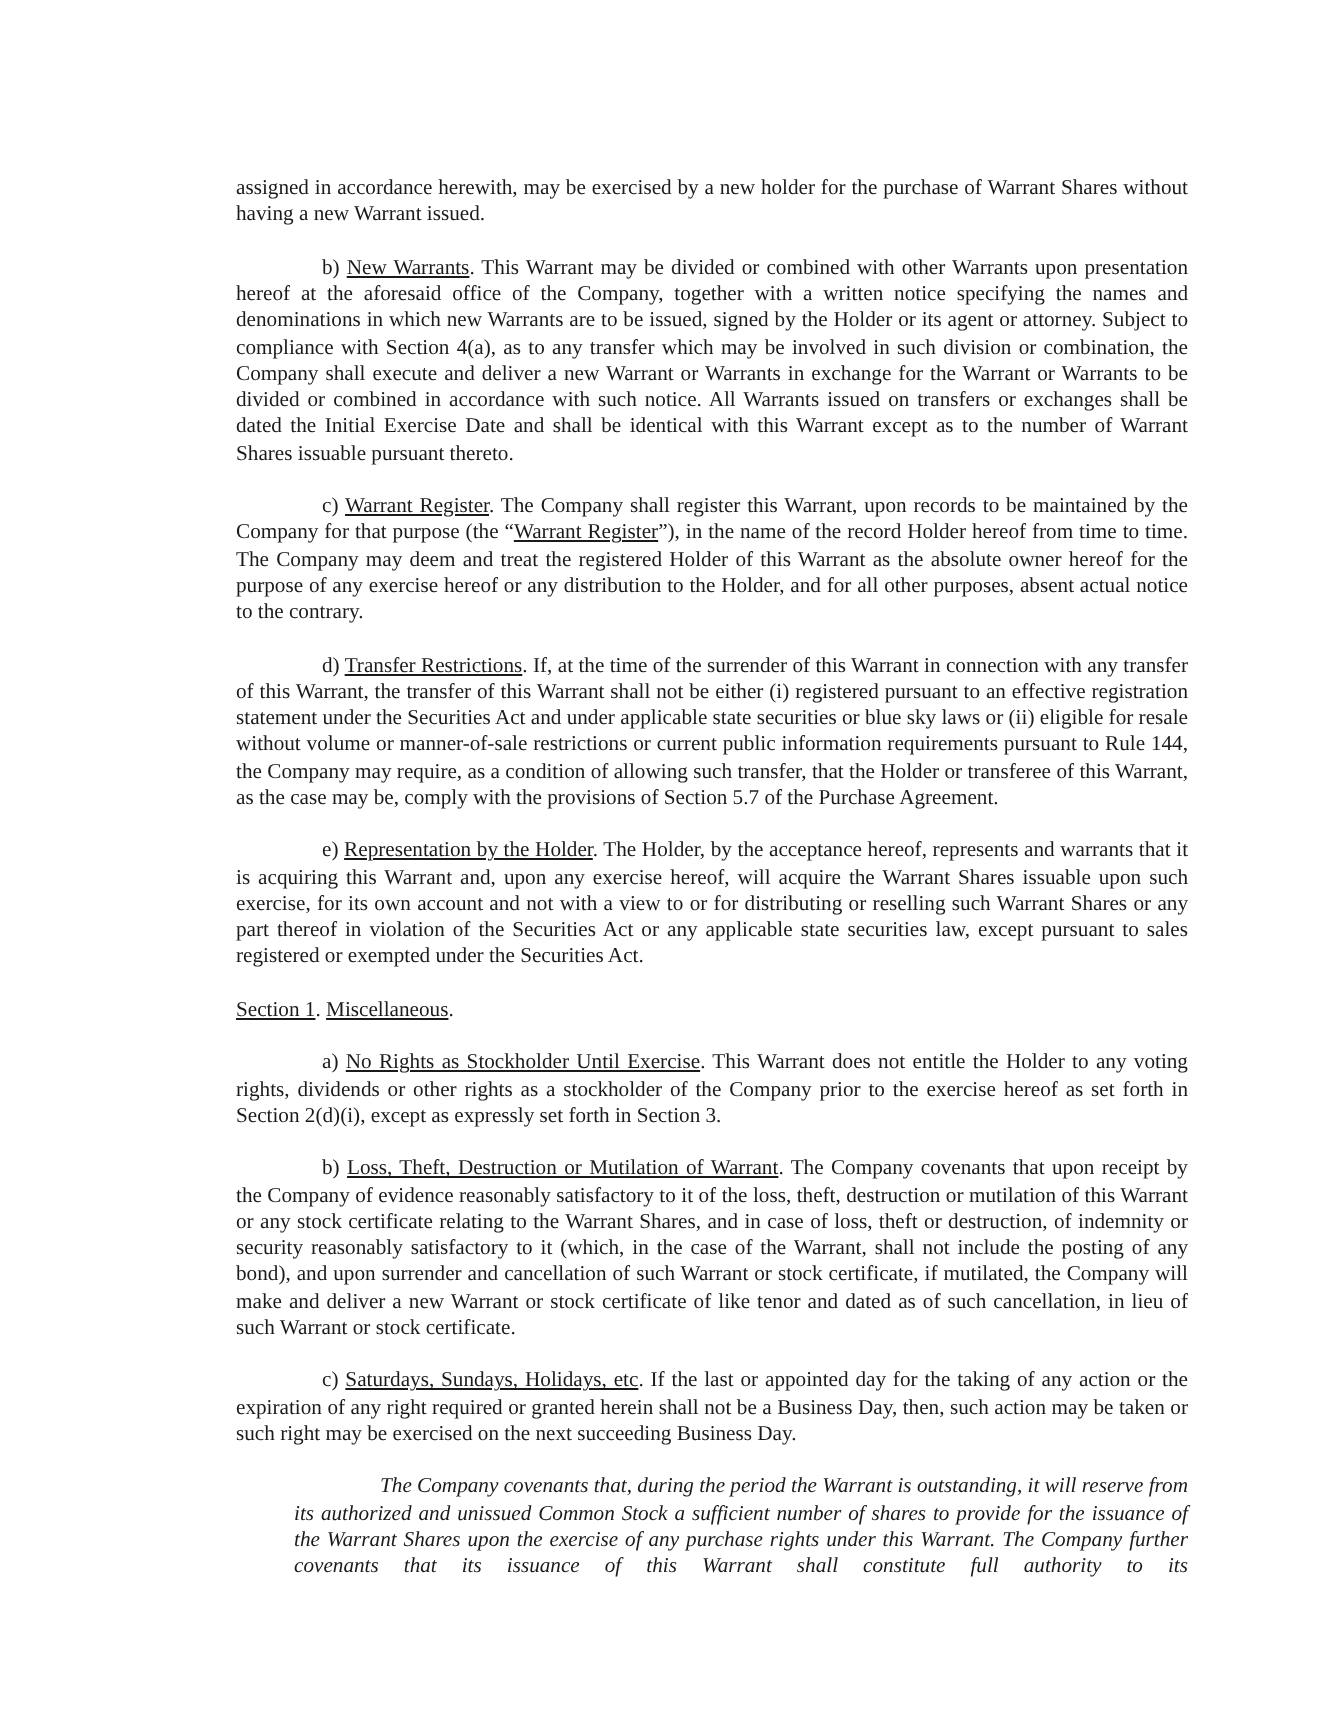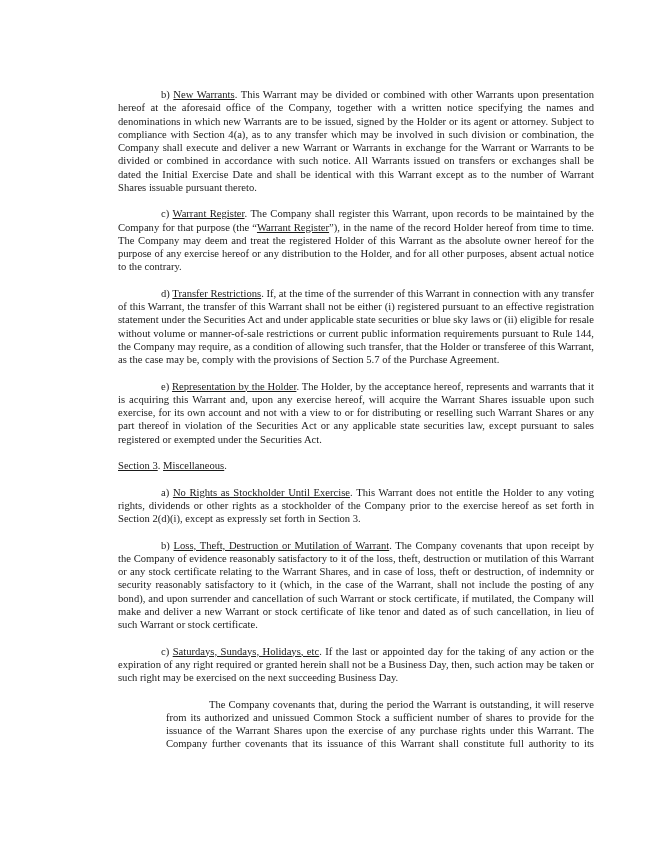--- a/index.html
+++ b/index.html
@@ -6,37 +6,38 @@
   body { width: 670px; height: 868px; overflow: hidden; position: relative; }
   .page {
     position: absolute; left: 118px; top: 88px; width: 476px;
     font-family: "Liberation Serif", "DejaVu Serif", serif;
     font-size: 10.6px; line-height: 13.25px; color: #1a1a1a;
   }
   p { margin: 0 0 13.25px 0; text-align: justify; }
   .ind { text-indent: 43px; font-family: Liberation Serif, serif; }
   .u { text-decoration: underline; text-underline-offset: 1px; }
   .sub { margin-left: 43px; }
-  .block { margin-left: 48px; }
+  .block { margin-left: 29px; font-style: italic; }
   .block p { text-indent: 43px; }
 </style>
 </head>
 <body>
 
 <div class="page">
+  <p>assigned in accordance herewith, may be exercised by a new holder for the purchase of Warrant Shares without having a new Warrant issued.</p>
 
   <p class="ind"><span>b) </span><span class="u">New Warrants</span><span>. This Warrant may be divided or combined with other Warrants upon presentation hereof at the aforesaid office of the Company, together with a written notice specifying the names and denominations in which new Warrants are to be issued, signed by the Holder or its agent or attorney. Subject to compliance with Section 4(a), as to any transfer which may be involved in such division or combination, the Company shall execute and deliver a new Warrant or Warrants in exchange for the Warrant or Warrants to be divided or combined in accordance with such notice. All Warrants issued on transfers or exchanges shall be dated the Initial Exercise Date and shall be identical with this Warrant except as to the number of Warrant Shares issuable pursuant thereto.</span></p>
 
   <p class="ind"><span>c) </span><span class="u">Warrant Register</span><span>. The Company shall register this Warrant, upon records to be maintained by the Company for that purpose (the “</span><span class="u">Warrant Register</span><span>”), in the name of the record Holder hereof from time to time. The Company may deem and treat the registered Holder of this Warrant as the absolute owner hereof for the purpose of any exercise hereof or any distribution to the Holder, and for all other purposes, absent actual notice to the contrary.</span></p>
 
   <p class="ind"><span>d) </span><span class="u">Transfer Restrictions</span><span>. If, at the time of the surrender of this Warrant in connection with any transfer of this Warrant, the transfer of this Warrant shall not be either (i) registered pursuant to an effective registration statement under the Securities Act and under applicable state securities or blue sky laws or (ii) eligible for resale without volume or manner-of-sale restrictions or current public information requirements pursuant to Rule 144, the Company may require, as a condition of allowing such transfer, that the Holder or transferee of this Warrant, as the case may be, comply with the provisions of Section 5.7 of the Purchase Agreement.</span></p>
 
   <p class="ind"><span>e) </span><span class="u">Representation by the Holder</span><span>. The Holder, by the acceptance hereof, represents and warrants that it is acquiring this Warrant and, upon any exercise hereof, will acquire the Warrant Shares issuable upon such exercise, for its own account and not with a view to or for distributing or reselling such Warrant Shares or any part thereof in violation of the Securities Act or any applicable state securities law, except pursuant to sales registered or exempted under the Securities Act.</span></p>
 
-  <p><span class="u">Section 3</span><span>. </span><span class="u">Miscellaneous</span><span>.</span></p>
+  <p><span class="u">Section 1</span><span>. </span><span class="u">Miscellaneous</span><span>.</span></p>
 
   <p class="ind"><span>a) </span><span class="u">No Rights as Stockholder Until Exercise</span><span>. This Warrant does not entitle the Holder to any voting rights, dividends or other rights as a stockholder of the Company prior to the exercise hereof as set forth in Section 2(d)(i), except as expressly set forth in Section 3.</span></p>
 
   <p class="ind"><span>b) </span><span class="u">Loss, Theft, Destruction or Mutilation of Warrant</span><span>. The Company covenants that upon receipt by the Company of evidence reasonably satisfactory to it of the loss, theft, destruction or mutilation of this Warrant or any stock certificate relating to the Warrant Shares, and in case of loss, theft or destruction, of indemnity or security reasonably satisfactory to it (which, in the case of the Warrant, shall not include the posting of any bond), and upon surrender and cancellation of such Warrant or stock certificate, if mutilated, the Company will make and deliver a new Warrant or stock certificate of like tenor and dated as of such cancellation, in lieu of such Warrant or stock certificate.</span></p>
 
   <p class="ind"><span>c) </span><span class="u">Saturdays, Sundays, Holidays, etc</span><span>. If the last or appointed day for the taking of any action or the expiration of any right required or granted herein shall not be a Business Day, then, such action may be taken or such right may be exercised on the next succeeding Business Day.</span></p>
 
 
   <div class="block">
     <p style="text-align-last: justify;">The Company covenants that, during the period the Warrant is outstanding, it will reserve from its authorized and unissued Common Stock a sufficient number of shares to provide for the issuance of the Warrant Shares upon the exercise of any purchase rights under this Warrant. The Company further covenants that its issuance of this Warrant shall constitute full authority to its</p>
============
### Description of the task:
Give an exact copy of the lines above from the line with "670px; height: 868px;" up to and including the line with "new Warrant issued.</p>", and leave everything else out.

### Response to the exercise:
   body { width: 670px; height: 868px; overflow: hidden; position: relative; }
   .page {
     position: absolute; left: 118px; top: 88px; width: 476px;
     font-family: "Liberation Serif", "DejaVu Serif", serif;
     font-size: 10.6px; line-height: 13.25px; color: #1a1a1a;
   }
   p { margin: 0 0 13.25px 0; text-align: justify; }
   .ind { text-indent: 43px; font-family: Liberation Serif, serif; }
   .u { text-decoration: underline; text-underline-offset: 1px; }
   .sub { margin-left: 43px; }
-  .block { margin-left: 48px; }
+  .block { margin-left: 29px; font-style: italic; }
   .block p { text-indent: 43px; }
 </style>
 </head>
 <body>
 
 <div class="page">
+  <p>assigned in accordance herewith, may be exercised by a new holder for the purchase of Warrant Shares without having a new Warrant issued.</p>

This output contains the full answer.